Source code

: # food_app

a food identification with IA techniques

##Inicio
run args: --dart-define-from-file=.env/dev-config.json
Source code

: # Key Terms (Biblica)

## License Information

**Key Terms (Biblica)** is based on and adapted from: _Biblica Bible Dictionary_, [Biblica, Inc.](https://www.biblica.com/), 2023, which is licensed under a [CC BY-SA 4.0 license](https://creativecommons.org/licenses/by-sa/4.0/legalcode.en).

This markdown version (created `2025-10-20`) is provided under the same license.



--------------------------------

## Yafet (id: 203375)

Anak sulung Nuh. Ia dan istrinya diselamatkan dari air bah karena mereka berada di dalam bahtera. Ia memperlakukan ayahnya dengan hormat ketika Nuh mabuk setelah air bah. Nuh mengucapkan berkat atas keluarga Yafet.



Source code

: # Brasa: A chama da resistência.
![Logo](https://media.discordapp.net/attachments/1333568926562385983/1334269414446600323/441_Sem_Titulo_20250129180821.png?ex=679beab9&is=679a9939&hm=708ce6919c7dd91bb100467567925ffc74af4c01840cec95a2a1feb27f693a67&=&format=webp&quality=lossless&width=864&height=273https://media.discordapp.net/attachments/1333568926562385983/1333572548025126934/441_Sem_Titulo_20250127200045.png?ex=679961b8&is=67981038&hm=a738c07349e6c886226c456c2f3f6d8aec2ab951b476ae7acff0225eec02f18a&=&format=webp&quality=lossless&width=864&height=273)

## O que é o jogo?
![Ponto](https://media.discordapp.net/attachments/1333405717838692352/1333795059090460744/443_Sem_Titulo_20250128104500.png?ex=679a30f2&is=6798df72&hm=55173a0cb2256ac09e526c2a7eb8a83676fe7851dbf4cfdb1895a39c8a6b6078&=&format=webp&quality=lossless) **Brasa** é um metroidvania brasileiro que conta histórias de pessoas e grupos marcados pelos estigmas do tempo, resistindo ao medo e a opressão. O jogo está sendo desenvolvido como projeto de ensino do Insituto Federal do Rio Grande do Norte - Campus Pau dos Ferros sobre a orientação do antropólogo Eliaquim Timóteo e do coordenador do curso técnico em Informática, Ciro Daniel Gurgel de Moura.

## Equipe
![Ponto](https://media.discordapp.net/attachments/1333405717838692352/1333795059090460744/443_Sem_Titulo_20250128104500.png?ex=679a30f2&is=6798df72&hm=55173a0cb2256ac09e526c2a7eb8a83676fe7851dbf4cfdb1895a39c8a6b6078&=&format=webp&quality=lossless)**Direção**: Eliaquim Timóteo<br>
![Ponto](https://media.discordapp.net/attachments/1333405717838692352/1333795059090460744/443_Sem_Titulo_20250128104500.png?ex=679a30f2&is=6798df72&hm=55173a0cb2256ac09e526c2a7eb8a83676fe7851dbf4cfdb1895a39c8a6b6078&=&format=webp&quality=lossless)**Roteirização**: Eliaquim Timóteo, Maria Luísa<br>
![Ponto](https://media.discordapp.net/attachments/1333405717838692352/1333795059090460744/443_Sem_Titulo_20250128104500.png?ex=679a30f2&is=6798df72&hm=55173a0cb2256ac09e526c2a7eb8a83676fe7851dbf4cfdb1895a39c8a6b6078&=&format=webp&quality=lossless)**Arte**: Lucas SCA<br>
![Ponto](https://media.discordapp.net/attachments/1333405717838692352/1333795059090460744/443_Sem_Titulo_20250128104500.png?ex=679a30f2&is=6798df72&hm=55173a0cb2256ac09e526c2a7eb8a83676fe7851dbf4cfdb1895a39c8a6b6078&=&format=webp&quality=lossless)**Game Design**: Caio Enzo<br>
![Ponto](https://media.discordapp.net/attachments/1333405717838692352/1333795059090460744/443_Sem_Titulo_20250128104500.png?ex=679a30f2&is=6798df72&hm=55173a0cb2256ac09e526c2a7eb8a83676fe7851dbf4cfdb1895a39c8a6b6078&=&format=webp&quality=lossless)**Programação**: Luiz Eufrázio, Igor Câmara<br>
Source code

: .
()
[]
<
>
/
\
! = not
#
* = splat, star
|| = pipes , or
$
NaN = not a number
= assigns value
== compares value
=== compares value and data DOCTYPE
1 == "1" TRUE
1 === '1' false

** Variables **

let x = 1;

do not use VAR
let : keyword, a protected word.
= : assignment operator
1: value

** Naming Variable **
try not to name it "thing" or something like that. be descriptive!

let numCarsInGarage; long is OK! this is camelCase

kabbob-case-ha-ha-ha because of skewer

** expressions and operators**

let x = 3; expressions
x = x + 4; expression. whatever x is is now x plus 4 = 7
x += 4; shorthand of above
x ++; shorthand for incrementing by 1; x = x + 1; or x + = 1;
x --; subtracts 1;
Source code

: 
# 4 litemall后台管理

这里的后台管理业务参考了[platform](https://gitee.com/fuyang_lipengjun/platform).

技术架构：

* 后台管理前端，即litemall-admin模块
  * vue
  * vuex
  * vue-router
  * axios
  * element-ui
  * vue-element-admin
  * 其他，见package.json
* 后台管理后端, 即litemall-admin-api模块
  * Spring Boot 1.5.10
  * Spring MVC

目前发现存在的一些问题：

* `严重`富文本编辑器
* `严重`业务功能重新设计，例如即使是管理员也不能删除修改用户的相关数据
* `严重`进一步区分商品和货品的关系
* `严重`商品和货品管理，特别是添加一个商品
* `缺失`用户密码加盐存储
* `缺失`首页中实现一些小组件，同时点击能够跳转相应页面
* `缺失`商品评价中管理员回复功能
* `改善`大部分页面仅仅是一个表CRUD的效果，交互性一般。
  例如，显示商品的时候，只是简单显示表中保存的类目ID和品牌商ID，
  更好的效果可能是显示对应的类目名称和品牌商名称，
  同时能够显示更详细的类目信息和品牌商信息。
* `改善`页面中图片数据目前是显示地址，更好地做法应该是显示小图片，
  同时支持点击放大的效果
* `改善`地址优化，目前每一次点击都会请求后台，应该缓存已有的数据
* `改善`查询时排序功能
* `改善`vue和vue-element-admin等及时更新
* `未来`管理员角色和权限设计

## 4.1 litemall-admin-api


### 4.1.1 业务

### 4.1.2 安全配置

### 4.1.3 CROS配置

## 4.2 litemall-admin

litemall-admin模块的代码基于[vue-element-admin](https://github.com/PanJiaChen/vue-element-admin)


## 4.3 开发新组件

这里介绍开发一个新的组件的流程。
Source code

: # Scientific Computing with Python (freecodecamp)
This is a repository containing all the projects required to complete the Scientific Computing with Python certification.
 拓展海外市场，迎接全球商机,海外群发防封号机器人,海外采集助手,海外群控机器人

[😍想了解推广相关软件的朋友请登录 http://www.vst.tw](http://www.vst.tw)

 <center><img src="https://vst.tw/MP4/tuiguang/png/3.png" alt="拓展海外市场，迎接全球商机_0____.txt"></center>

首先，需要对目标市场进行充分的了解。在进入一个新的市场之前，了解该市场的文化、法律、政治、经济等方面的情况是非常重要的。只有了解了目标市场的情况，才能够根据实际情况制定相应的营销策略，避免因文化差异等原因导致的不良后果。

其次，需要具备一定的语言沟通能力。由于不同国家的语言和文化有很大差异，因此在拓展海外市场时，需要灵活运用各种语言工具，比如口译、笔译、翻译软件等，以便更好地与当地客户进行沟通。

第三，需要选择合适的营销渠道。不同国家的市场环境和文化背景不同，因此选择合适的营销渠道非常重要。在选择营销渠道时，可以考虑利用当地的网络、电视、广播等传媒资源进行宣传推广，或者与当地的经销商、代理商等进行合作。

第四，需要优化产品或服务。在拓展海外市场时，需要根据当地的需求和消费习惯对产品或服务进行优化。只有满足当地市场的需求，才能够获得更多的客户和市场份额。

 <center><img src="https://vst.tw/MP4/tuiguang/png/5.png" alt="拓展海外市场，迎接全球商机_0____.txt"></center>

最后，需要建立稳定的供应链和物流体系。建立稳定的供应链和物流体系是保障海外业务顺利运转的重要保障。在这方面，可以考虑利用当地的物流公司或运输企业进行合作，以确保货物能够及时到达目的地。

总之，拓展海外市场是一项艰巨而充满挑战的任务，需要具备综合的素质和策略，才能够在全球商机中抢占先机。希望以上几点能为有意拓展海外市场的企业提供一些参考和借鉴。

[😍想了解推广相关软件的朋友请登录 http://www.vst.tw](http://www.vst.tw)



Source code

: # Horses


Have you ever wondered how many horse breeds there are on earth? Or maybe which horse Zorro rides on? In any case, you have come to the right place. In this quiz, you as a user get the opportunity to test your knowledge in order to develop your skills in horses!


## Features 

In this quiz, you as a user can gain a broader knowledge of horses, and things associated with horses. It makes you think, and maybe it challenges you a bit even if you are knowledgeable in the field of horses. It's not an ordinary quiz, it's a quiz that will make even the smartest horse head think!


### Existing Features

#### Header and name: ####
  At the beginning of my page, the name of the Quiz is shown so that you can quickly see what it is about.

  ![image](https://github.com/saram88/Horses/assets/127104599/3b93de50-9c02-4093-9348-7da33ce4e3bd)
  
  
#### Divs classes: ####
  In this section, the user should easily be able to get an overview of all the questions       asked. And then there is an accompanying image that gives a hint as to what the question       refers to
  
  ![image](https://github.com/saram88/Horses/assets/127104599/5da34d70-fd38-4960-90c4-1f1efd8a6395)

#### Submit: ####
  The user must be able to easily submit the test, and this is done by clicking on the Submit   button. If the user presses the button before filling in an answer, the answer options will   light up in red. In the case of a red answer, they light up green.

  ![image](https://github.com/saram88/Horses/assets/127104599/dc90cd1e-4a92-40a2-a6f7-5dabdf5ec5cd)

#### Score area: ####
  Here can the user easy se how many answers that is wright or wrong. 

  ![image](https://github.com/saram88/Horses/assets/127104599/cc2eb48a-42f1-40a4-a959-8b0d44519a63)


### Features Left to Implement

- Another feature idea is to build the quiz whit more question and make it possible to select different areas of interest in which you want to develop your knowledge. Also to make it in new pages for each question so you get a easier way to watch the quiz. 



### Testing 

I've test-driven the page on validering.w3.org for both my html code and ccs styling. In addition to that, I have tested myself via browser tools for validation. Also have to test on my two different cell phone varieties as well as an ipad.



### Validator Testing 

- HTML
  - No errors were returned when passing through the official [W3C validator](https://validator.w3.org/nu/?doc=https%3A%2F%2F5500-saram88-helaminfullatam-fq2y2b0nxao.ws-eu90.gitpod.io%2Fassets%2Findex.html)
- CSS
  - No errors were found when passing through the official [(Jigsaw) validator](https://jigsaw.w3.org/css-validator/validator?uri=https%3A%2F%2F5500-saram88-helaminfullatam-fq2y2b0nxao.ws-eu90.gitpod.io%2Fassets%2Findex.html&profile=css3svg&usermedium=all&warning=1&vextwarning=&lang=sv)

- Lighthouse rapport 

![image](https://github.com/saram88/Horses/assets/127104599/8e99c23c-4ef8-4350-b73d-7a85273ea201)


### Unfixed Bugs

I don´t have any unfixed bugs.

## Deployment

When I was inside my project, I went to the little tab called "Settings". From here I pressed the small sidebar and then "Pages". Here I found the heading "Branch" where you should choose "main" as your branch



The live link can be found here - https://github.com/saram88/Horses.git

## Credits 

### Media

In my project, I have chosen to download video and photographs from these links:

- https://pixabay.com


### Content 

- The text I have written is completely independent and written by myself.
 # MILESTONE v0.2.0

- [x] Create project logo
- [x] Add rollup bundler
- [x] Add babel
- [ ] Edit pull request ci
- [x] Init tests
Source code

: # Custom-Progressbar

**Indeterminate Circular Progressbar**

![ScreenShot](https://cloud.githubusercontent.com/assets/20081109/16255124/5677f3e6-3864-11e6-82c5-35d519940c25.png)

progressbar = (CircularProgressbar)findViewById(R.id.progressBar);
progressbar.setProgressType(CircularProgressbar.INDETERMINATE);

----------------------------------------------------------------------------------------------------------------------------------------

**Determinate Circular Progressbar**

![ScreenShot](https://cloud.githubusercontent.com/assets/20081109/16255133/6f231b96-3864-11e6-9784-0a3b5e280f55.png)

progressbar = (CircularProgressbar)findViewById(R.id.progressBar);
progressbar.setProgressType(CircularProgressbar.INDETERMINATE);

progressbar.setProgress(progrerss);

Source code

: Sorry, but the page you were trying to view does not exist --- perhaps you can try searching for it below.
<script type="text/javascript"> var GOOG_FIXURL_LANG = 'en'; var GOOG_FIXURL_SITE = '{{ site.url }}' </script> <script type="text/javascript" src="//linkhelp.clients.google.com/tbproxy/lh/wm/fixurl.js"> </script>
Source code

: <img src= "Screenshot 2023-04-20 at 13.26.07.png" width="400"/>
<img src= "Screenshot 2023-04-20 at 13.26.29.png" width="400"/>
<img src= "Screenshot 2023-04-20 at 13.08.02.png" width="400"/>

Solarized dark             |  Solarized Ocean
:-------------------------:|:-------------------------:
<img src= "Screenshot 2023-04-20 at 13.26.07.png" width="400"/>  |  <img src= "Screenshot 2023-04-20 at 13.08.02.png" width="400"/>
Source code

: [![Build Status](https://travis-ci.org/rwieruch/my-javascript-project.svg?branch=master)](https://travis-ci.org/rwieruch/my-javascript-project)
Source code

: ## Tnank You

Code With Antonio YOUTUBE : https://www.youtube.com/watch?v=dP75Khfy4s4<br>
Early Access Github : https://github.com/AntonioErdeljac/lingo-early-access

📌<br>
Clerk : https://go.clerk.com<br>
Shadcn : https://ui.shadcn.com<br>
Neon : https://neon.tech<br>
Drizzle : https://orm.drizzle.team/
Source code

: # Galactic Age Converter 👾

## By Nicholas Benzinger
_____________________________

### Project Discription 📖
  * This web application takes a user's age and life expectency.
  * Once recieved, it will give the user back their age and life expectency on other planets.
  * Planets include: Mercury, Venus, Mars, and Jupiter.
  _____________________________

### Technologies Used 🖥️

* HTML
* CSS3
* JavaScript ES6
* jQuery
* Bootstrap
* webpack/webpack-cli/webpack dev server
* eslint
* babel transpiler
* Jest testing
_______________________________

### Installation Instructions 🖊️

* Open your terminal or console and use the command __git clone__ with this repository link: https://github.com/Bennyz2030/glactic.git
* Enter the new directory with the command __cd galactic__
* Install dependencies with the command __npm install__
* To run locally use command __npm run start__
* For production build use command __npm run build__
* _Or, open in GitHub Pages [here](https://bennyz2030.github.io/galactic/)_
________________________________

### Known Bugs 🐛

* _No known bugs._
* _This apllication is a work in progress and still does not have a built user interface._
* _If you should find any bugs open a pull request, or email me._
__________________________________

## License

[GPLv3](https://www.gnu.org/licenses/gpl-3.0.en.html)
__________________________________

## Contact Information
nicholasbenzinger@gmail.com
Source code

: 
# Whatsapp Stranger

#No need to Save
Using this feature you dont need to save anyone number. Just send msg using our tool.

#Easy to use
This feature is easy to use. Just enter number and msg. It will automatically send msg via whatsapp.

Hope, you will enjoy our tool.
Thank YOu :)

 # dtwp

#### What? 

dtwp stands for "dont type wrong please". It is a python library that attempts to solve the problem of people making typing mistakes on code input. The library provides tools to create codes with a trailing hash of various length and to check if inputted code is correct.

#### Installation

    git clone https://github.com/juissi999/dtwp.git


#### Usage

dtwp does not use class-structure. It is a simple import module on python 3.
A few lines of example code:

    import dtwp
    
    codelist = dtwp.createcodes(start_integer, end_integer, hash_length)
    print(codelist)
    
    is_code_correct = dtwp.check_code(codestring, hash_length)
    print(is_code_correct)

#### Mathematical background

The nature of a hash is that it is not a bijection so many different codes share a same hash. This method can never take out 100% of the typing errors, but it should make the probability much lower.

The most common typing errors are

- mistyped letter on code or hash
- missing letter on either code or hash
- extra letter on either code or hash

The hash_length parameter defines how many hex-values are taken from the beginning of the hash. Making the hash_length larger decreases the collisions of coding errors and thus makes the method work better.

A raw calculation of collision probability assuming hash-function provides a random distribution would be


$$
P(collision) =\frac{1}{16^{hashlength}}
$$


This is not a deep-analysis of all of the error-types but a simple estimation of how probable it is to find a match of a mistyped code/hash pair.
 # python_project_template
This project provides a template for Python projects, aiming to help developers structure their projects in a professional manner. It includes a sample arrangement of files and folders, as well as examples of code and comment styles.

*YOUR INSTRUCTIONS*. Put everything in the entries above from the line containing "#### Submit: ####" down to the line containing "The user must", both included, into a JSON list of strings with one string per line and blank lines left out.

*ANSWER SECTION*.
[
  "#### Submit: ####",
  "  The user must be able to easily submit the test, and this is done by clicking on the Submit   button. If the user presses the button before filling in an answer, the answer options will   light up in red. In the case of a red answer, they light up green."
]